--- Aim of the exercise ---
Using the records below, transcribe word for word the stretch from the line that contains "[351,127,392,136] expose ->" through the line that contains "[349,238,358,247] 3. ->", both end lines included, and nothing else.

Records for processing section start

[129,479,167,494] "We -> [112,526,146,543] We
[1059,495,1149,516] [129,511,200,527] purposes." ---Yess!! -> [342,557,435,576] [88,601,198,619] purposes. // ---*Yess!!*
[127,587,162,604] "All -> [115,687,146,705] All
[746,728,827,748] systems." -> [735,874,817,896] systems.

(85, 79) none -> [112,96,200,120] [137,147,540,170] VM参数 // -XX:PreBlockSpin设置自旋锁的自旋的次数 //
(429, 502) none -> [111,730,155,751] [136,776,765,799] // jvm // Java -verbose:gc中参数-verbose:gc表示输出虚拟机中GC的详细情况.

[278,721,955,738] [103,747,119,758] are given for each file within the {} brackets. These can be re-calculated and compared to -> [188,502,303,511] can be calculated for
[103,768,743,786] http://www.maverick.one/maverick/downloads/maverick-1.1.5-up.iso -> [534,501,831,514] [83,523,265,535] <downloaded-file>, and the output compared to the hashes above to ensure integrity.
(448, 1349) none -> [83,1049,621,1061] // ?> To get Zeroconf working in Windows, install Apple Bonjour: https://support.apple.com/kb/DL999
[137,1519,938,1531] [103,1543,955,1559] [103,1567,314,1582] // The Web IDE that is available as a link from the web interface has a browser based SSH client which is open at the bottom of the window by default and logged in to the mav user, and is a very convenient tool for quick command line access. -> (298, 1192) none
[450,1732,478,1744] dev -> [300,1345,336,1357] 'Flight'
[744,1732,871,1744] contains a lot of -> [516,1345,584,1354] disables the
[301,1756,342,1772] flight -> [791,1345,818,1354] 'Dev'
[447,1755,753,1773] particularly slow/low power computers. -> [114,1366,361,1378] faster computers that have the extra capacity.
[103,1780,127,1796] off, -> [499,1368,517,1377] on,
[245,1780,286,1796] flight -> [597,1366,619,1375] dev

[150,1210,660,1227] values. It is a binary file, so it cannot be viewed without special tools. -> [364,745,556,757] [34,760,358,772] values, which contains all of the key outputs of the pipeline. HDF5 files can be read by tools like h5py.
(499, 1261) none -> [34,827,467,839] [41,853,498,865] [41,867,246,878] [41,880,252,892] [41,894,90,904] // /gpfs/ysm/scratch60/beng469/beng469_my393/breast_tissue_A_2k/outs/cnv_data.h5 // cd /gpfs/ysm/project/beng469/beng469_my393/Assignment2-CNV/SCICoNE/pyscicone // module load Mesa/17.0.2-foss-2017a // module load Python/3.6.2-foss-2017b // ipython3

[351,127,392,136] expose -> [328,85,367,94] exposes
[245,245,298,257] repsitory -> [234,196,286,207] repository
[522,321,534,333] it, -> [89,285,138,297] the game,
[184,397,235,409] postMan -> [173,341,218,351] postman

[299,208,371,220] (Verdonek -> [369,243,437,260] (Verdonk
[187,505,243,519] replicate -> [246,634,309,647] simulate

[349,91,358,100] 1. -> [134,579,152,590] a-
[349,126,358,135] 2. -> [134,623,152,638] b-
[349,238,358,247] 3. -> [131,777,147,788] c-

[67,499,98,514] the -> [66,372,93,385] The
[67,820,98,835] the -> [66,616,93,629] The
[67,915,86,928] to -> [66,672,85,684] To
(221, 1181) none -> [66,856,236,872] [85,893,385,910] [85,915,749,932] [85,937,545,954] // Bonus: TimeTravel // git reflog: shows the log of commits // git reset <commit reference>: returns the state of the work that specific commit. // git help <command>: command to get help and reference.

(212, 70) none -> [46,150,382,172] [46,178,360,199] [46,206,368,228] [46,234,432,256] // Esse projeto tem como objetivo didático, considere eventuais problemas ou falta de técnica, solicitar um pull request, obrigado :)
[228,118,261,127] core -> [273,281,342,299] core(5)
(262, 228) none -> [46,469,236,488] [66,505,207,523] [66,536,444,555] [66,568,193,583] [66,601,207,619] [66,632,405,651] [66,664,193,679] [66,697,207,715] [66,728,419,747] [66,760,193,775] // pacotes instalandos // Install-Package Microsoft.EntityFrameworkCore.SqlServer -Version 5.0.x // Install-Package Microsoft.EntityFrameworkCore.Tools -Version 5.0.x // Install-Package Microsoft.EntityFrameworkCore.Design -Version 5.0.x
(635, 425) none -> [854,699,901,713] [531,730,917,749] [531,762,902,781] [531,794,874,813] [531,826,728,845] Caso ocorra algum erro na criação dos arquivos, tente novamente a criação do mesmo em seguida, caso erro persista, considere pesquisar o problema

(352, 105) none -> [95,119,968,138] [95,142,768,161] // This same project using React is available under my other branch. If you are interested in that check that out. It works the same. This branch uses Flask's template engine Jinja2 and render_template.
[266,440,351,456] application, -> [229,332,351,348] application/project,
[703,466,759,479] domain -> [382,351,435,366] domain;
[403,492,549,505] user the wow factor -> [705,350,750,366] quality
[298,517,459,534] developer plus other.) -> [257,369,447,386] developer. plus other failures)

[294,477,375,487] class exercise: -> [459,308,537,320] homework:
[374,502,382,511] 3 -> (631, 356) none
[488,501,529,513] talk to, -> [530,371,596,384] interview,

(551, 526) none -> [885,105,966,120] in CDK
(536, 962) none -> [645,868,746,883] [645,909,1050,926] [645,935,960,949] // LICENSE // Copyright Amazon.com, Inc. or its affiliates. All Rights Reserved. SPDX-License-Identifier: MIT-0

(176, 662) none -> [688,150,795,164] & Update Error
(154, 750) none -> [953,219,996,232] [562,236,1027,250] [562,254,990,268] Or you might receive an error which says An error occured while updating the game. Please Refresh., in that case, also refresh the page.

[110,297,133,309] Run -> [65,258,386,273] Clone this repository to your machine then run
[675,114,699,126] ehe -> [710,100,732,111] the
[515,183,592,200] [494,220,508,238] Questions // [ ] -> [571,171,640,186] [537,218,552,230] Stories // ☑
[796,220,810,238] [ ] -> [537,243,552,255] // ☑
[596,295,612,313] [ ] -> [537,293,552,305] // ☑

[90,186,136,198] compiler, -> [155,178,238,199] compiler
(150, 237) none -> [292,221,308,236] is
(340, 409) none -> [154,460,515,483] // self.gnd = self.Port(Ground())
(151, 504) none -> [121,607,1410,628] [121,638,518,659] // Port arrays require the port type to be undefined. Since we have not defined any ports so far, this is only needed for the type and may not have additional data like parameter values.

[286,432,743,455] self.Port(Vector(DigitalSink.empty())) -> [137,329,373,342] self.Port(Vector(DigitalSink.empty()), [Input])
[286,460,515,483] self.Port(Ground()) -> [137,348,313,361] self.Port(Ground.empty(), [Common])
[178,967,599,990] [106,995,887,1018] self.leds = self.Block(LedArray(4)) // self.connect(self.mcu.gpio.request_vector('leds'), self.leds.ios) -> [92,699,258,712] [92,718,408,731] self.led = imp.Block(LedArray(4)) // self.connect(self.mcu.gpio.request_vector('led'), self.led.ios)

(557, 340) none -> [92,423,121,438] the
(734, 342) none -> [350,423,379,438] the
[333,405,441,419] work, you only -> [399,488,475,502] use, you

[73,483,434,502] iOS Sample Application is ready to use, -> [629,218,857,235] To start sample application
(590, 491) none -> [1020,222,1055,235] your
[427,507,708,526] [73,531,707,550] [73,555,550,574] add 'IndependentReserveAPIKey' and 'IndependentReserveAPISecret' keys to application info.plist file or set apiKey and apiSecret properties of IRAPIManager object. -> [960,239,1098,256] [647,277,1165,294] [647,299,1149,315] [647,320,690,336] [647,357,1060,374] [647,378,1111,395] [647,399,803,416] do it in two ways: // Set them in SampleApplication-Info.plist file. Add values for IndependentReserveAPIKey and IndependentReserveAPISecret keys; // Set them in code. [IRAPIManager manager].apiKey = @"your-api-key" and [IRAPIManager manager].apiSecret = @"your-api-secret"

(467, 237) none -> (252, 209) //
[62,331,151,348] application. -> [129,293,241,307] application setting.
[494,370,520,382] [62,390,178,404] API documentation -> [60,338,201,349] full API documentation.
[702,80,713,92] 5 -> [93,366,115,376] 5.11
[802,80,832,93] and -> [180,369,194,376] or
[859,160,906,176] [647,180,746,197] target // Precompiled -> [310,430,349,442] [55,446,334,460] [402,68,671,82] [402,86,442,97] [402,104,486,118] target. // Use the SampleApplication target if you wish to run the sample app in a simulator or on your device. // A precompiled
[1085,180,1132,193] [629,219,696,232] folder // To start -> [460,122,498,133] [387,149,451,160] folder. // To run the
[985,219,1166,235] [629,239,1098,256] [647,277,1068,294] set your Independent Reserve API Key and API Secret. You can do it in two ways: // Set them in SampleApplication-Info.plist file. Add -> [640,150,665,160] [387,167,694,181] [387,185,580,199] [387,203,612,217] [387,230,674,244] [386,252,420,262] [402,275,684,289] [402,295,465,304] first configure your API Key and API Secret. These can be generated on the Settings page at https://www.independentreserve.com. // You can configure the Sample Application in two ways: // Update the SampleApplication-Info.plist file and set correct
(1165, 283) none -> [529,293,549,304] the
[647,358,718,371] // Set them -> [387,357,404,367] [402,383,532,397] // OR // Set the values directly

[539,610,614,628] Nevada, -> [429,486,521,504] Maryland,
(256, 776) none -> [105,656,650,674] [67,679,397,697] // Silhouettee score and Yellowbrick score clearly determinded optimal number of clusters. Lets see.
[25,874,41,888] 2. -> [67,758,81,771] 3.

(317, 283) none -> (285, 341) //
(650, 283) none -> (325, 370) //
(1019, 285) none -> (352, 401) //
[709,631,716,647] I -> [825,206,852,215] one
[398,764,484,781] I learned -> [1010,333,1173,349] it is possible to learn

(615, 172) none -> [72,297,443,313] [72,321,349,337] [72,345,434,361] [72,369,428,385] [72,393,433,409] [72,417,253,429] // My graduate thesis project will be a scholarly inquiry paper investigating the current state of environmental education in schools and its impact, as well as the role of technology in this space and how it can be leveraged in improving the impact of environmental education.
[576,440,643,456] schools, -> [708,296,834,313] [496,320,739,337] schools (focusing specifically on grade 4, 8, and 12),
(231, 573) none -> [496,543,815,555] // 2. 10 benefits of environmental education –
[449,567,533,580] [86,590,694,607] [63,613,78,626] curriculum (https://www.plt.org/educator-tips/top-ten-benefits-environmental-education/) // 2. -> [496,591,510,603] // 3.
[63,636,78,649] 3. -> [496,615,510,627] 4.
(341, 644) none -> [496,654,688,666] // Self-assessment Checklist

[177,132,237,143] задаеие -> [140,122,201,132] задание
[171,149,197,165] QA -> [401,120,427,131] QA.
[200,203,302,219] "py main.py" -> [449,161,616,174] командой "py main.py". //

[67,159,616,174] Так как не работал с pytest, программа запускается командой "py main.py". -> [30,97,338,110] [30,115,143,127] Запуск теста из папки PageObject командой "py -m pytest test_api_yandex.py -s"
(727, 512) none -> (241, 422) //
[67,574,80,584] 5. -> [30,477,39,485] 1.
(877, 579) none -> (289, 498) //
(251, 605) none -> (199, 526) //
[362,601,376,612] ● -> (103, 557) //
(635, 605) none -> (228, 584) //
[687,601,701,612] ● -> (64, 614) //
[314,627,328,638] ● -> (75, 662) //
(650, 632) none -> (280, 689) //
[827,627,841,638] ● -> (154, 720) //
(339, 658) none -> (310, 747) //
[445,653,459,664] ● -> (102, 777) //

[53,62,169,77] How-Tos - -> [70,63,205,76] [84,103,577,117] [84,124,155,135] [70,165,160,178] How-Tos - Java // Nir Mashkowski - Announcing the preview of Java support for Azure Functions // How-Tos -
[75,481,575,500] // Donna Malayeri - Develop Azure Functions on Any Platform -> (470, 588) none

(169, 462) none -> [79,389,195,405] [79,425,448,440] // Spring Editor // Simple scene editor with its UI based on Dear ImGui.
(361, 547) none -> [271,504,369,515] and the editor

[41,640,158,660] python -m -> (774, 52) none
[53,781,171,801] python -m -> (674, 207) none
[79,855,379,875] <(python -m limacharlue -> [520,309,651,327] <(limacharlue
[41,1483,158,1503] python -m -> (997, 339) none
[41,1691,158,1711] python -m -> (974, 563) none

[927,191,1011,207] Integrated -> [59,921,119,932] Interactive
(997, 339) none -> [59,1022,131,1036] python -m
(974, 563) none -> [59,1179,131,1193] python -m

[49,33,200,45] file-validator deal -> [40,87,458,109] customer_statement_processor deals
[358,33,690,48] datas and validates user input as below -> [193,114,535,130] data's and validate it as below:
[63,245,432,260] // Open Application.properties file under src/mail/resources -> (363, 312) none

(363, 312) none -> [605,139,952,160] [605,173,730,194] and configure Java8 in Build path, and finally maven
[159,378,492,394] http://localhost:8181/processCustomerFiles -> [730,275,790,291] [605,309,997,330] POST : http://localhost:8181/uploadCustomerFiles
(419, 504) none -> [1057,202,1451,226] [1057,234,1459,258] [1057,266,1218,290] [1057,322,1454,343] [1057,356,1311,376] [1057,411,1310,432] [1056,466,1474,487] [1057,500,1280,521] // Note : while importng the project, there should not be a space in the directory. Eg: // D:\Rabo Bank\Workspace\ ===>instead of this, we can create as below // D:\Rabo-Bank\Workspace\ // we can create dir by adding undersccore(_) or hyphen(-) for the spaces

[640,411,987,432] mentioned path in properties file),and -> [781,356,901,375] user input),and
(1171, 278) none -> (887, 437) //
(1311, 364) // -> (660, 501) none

Records for processing section end

--- Expected answer ---
[351,127,392,136] expose -> [328,85,367,94] exposes
[245,245,298,257] repsitory -> [234,196,286,207] repository
[522,321,534,333] it, -> [89,285,138,297] the game,
[184,397,235,409] postMan -> [173,341,218,351] postman

[299,208,371,220] (Verdonek -> [369,243,437,260] (Verdonk
[187,505,243,519] replicate -> [246,634,309,647] simulate

[349,91,358,100] 1. -> [134,579,152,590] a-
[349,126,358,135] 2. -> [134,623,152,638] b-
[349,238,358,247] 3. -> [131,777,147,788] c-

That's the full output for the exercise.